Well, for the Cohen interview, which his press people at Stranger Music in LA had set up for me thanks to my persistence and the Downtown Magazine article I was to write, that all worked out, and I didn't need any help, because I knew all his songs backwards and forwards and could sing all of them on guitar, so he was impressed. "You really did your homework".......he said afterward.

But in the case of Cage I really wasn't that up, however for years I'd been videotaping the NY Microtonal Music group founded by Johnny Reinhard who lived in the upper East 70s and had been a fired Columbia music teacher who went on to burst on the scene with symposia, one-on-one teachings, microtonal concerts he would team up to give one in spring, one in fall and for a couple years I was his videographer.

He was strong on the idea that HEY MITCH YOU DON'T GET THE MASTER, I GET IT BEFORE YOU LEAVE THE CONCERT AREA, THEN WE'LL ARRANGE HOW YOU MAKE ME COPIES later...etc etc.
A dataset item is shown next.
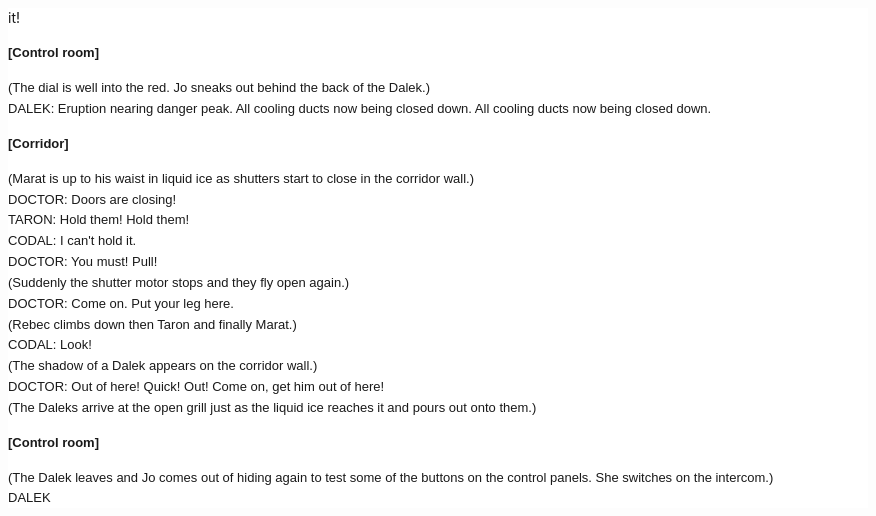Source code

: it!</font></p><p><font face="Arial, Helvetica, sans-serif" size="2"><b>[Control room]</b></font></p><p><font face="Arial, Helvetica, sans-serif" size="2">(The dial is well into the red. Jo sneaks out behind the back of the Dalek.)&nbsp;<br>DALEK: Eruption nearing danger peak. All cooling ducts now being closed down. All cooling ducts now being closed down.</font></p><p><font face="Arial, Helvetica, sans-serif" size="2"><b>[Corridor]</b></font></p><p><font face="Arial, Helvetica, sans-serif" size="2">(Marat is up to his waist in liquid ice as shutters start to close in the corridor wall.)<br>DOCTOR: Doors are closing!<br>TARON: Hold them! Hold them!<br>CODAL: I can't hold it.<br>DOCTOR: You must! Pull!<br>(Suddenly the shutter motor stops and they fly open again.)<br>DOCTOR: Come on. Put your leg here.<br>(Rebec climbs down then Taron and finally Marat.)&nbsp;<br>CODAL: Look!<br>(The shadow of a Dalek appears on the corridor wall.)<br>DOCTOR: Out of here! Quick! Out! Come on, get him out of here!<br>(The Daleks arrive at the open grill just as the liquid ice reaches it and pours out onto them.)</font></p><p><font face="Arial, Helvetica, sans-serif" size="2"><b>[Control room]</b></font></p><p><font face="Arial, Helvetica, sans-serif" size="2">(The Dalek leaves and Jo comes out of hiding again to test some of the buttons on the control panels. She switches on the intercom.)<br>DALEK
Okay, I can see his point, but I was uncomfortable with that, because if I'm videotaping anything, I've got to get all my shit together, and the least reward would be for me to own the thing.

Well, but Johnny did play a pivotal role here. When I called him about the future Cage interview, it proved totally right up his alley and I almost didn't have to turn anywhere else besides myself and my own research for the needed great questions. He knew about the friction between Harry Partch and Cage. He knew of Cage's performance with electric cactus. He knew of a piece for cello, sand and broken glass. He knew the 4 minutes 33 seconds of silence and he also knew about the alternate idea 0 minutes and 0 seconds of silence piece. And those pieces weren't just for piano, they were adaptable for any instrument or noisemaker, or any performer.

So by the time the interview happened, Johnny had primed me with info and proposed questions. And mixed with my own love of Cage and thirst for knowledge, I had my 32 Questions.

Q: So, how did the interview go?

A: I arrived Saturday May 19, 1989 under a sunny skylight in his giant loft with his whole room of personally cared-for plants, his Jasper Johns number series, and his Rauschenbergs, and Cage's own artwork, which were like zen stuff of a water-color Japanese brush having outlined some "stone" onto art paper, and it had a kind of rustic look. Then there was the Nam June Paik violin sliced in half piece framed on his wall too.

Merce was gone that day until 6 pm, so I'd arrived around 4 but we hit it off great.

And this time, I really got my shit together video and tech-wise and for once did a fantastic job videoing the fantastic interview. First Cage alone, and sometimes with his beloved black cat Losa as he reminisced and theorized.

And later after that was in the can I had miked both him and me each with small tietack mikes, so both our voices were exceptionally clear. After that interesting part was done I got the idea with a little more time of reframing it and so I framed it for Cage and myself in the same frame. And well, I found it's incredible difficult and awkward to try to video yourself, but that's another story.

So all in all, it went fantastic. I was cuter and younger with great wavy hair, thin then and him being gay, yet more than anything a super avantgarde artist thinker, and that of course transcended everything, well we did hit it off for the questions and he was so charming.